Cordarounds Model Citizens

On Seersucker and Riverboat Gambling

April 01, 2007 |

 

The last time riverboat gambler Beauregard P. Delacroix faced the mechanical man in a game of cards, he had lost his money, his home, and his prized Appaloosas. Worse, he had lost his cool – falling for the gambling gadget’s bluff when he could least afford to.

He blamed his pants.

“These pants, these accursed seersucker pants!” he cried after the devastating loss. “They do make my loins sweat so!

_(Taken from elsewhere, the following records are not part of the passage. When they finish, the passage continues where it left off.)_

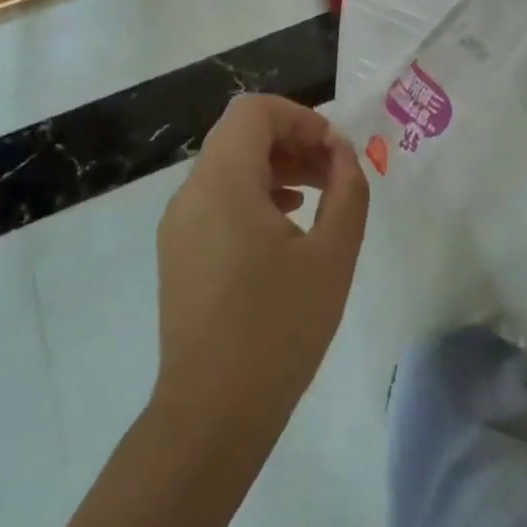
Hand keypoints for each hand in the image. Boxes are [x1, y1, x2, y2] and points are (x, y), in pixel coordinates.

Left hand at [151, 95, 369, 446]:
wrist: (212, 415)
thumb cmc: (279, 328)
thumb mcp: (333, 254)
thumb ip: (347, 189)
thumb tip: (342, 153)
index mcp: (223, 184)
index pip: (254, 111)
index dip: (300, 117)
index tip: (334, 151)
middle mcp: (191, 194)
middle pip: (241, 135)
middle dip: (293, 141)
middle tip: (336, 173)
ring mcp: (179, 225)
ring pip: (229, 166)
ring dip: (277, 167)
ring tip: (319, 197)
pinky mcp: (178, 252)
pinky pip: (217, 199)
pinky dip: (254, 194)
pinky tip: (287, 225)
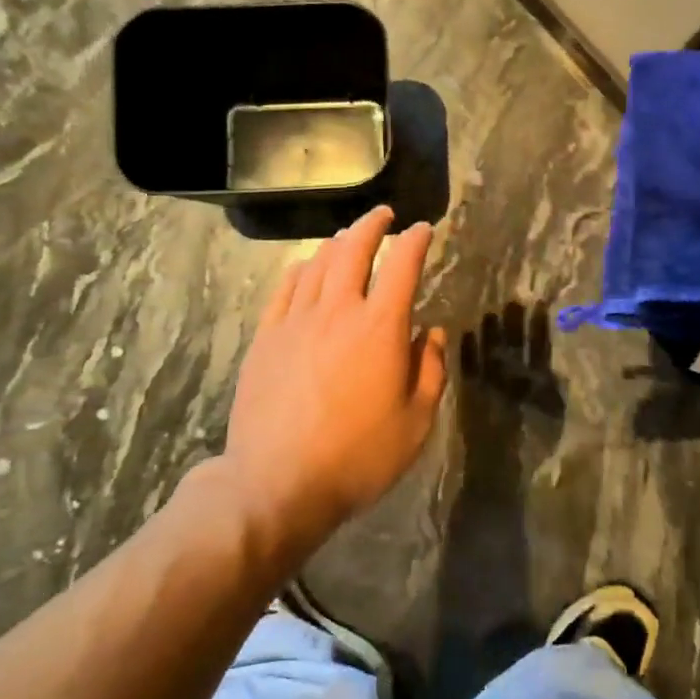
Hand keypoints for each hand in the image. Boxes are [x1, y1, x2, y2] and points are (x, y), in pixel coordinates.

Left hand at [223, 206, 448, 546]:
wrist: (277, 483)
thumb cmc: (357, 457)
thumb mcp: (416, 423)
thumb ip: (430, 371)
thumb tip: (432, 333)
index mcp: (380, 327)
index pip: (402, 265)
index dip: (415, 241)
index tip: (422, 230)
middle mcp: (337, 310)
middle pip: (353, 249)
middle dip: (371, 225)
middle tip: (383, 215)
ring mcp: (295, 321)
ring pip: (317, 263)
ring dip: (337, 243)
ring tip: (348, 238)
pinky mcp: (266, 337)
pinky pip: (285, 288)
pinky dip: (301, 269)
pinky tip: (306, 268)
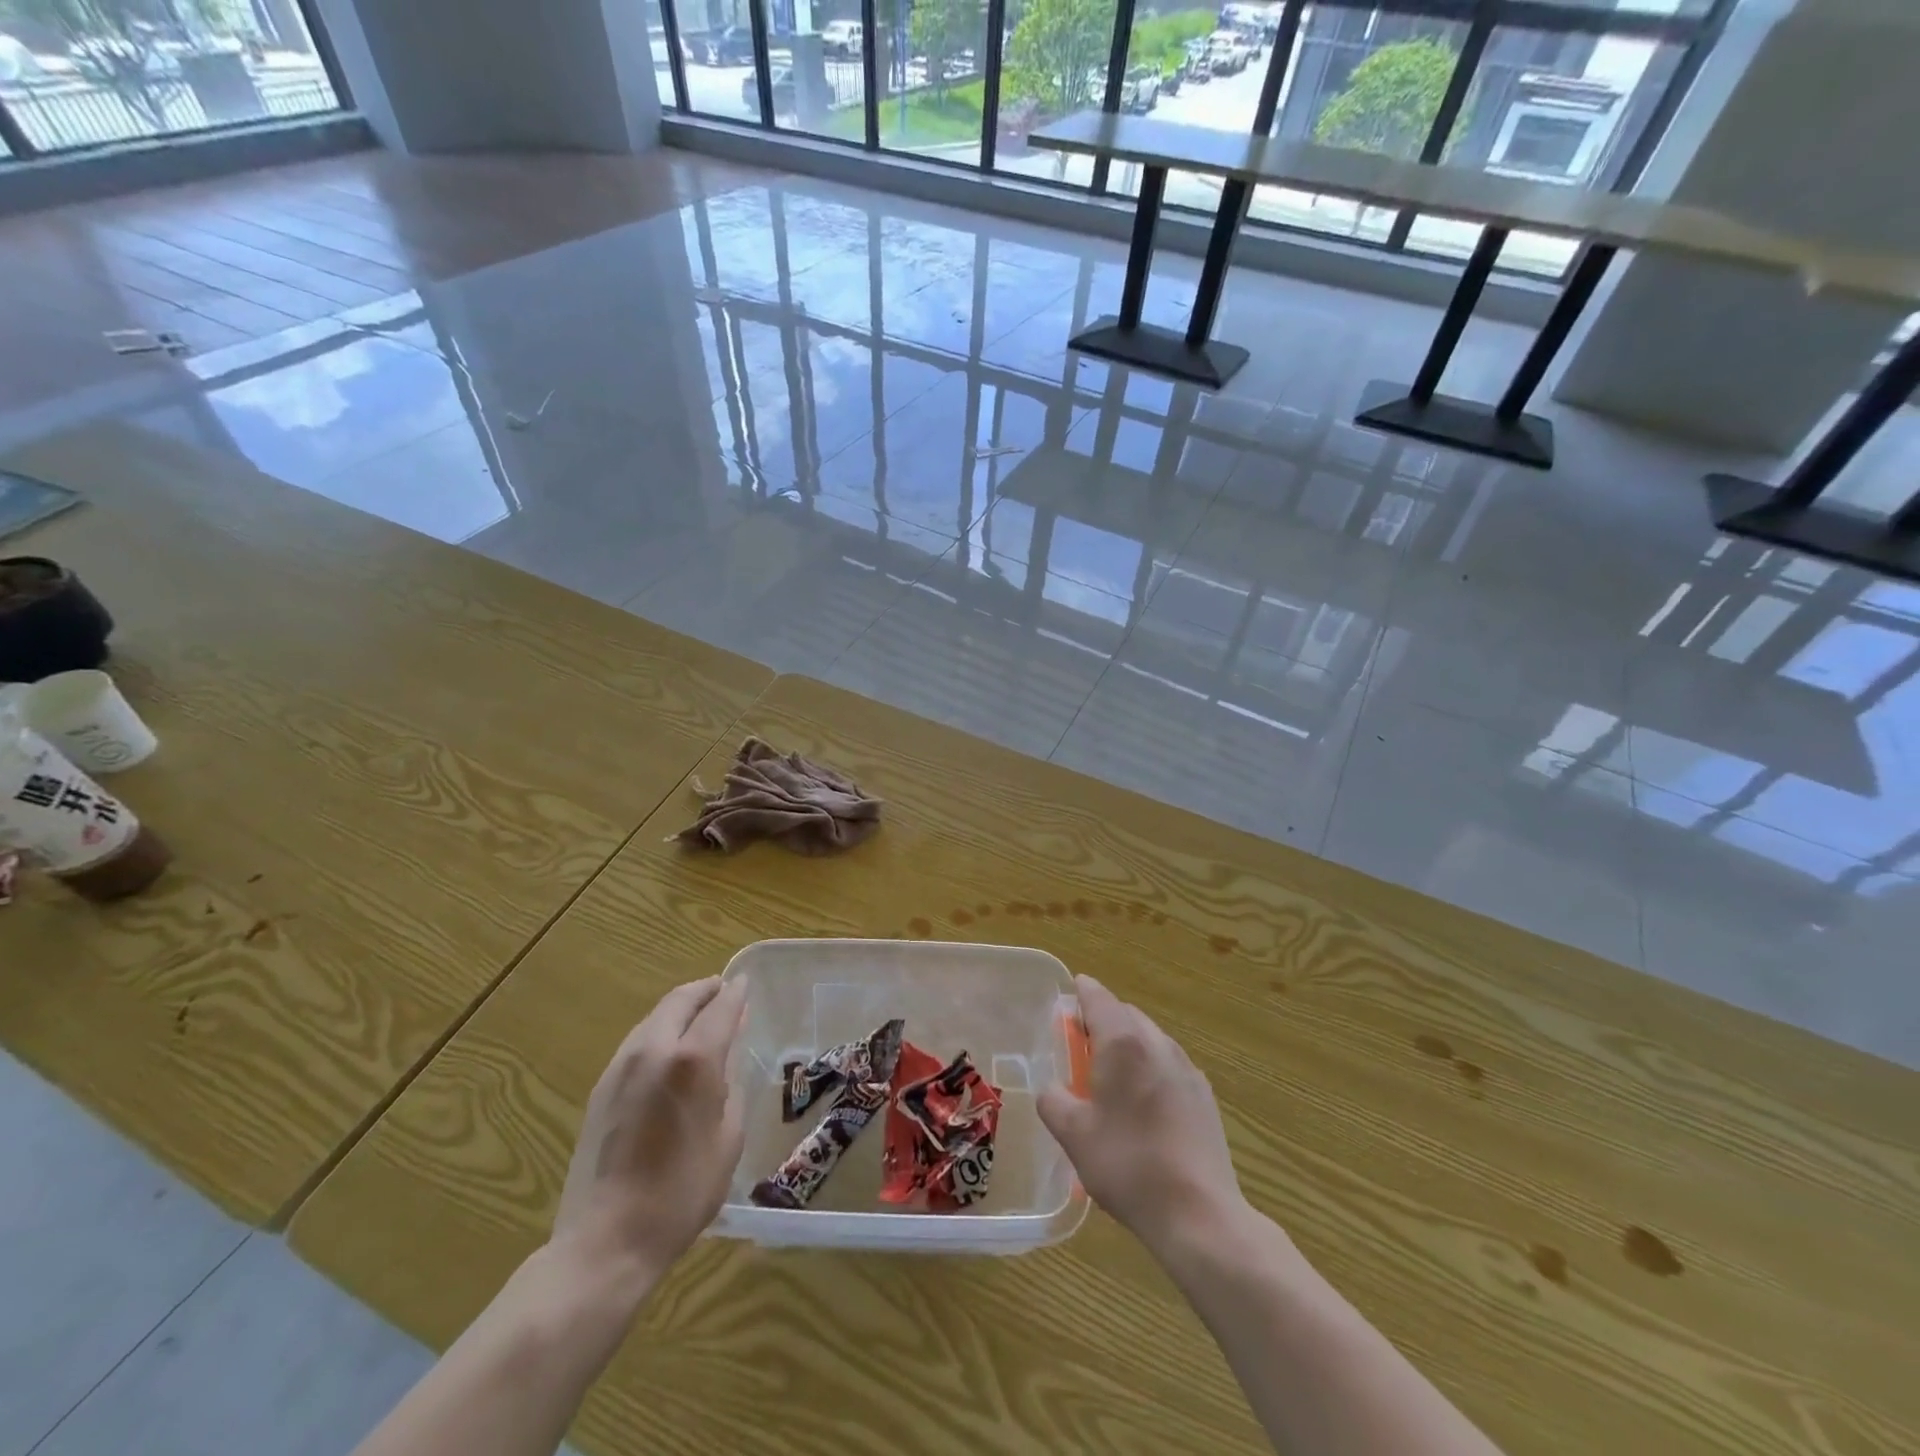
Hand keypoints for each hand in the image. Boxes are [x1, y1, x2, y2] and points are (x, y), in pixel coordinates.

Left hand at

How may a gentleman stay fresh and tidy during sizzling games of chance when his holy unmentionables do boil like the crawdad in a kettle!” As Delacroix descended the gangplank, he stripped off his heretofore lucky seersucker s and tossed them into the turgid waters of the Mississippi River. “To hell with you, stifling cloth!” he announced.

And then he heard the laughter. Above him, the dastardly iron contraption and its flesh-and-blood masters from the University of Mississippi Engineering Department were taunting him from the poop deck. Delacroix spat in disgust. He vowed they would meet again.

With time, Delacroix rebuilt his fortune to even greater heights than before. By 1879 he had more horses and hogs than any man in the state. He owned turpentine warehouses, a gin distillery and even the Vicksburg Snuffatorium, which he had won in a game of whist. But all of it was meaningless without a rematch against his nemesis.

His chance came one sweltering August, when the heat was so fierce that livestock stood rendering in the fields, beards spontaneously caught on fire, and the streets ran thick with lava-hot molasses. In this hellbroth, Delacroix faced off again against the mechanical monstrosity at the Magnoliaville Annual Poker Tournament, putting on the line everything that he had worked hard to reacquire.

The contest lasted into the wee hours of the morning, until only Delacroix and his metallic opponent remained. They had bet nearly everything they had, then the metal man placed on the table the deed to Farthington Manor. The sweating crowd gasped, and the contraption let loose with a triumphant puff of steam from its exhaust portal.

“If the action is too hot for you,” the machine chirped and whined, “best you stay out of the kitchen!”

Had Delacroix been wearing ordinary pants, the action would have indeed been too hot, but not this time. Not when he was wearing a new pair of light and airy horizontal seersucker Summerounds, which kept him cool despite the furnace-like heat of the moment.

“I see your bet, you despicable mechanical cur!” he ejaculated, laying down the deed to the Snuffatorium. The machine was nervous now, and almost hesitantly it laid down its cards, revealing a full house.
“Oh my stars, how I shall enjoy summering in fair Farthington Manor,” Delacroix said coyly, showing his royal flush.



Unable to process the defeat, the machine overheated and exploded, maiming its devious masters with searing shrapnel. Delacroix, meanwhile, was deluged with winsome young lasses, who begged to make his acquaintance in the most human of ways.

And with that, his Summerounds were removed far more quickly than he had anticipated.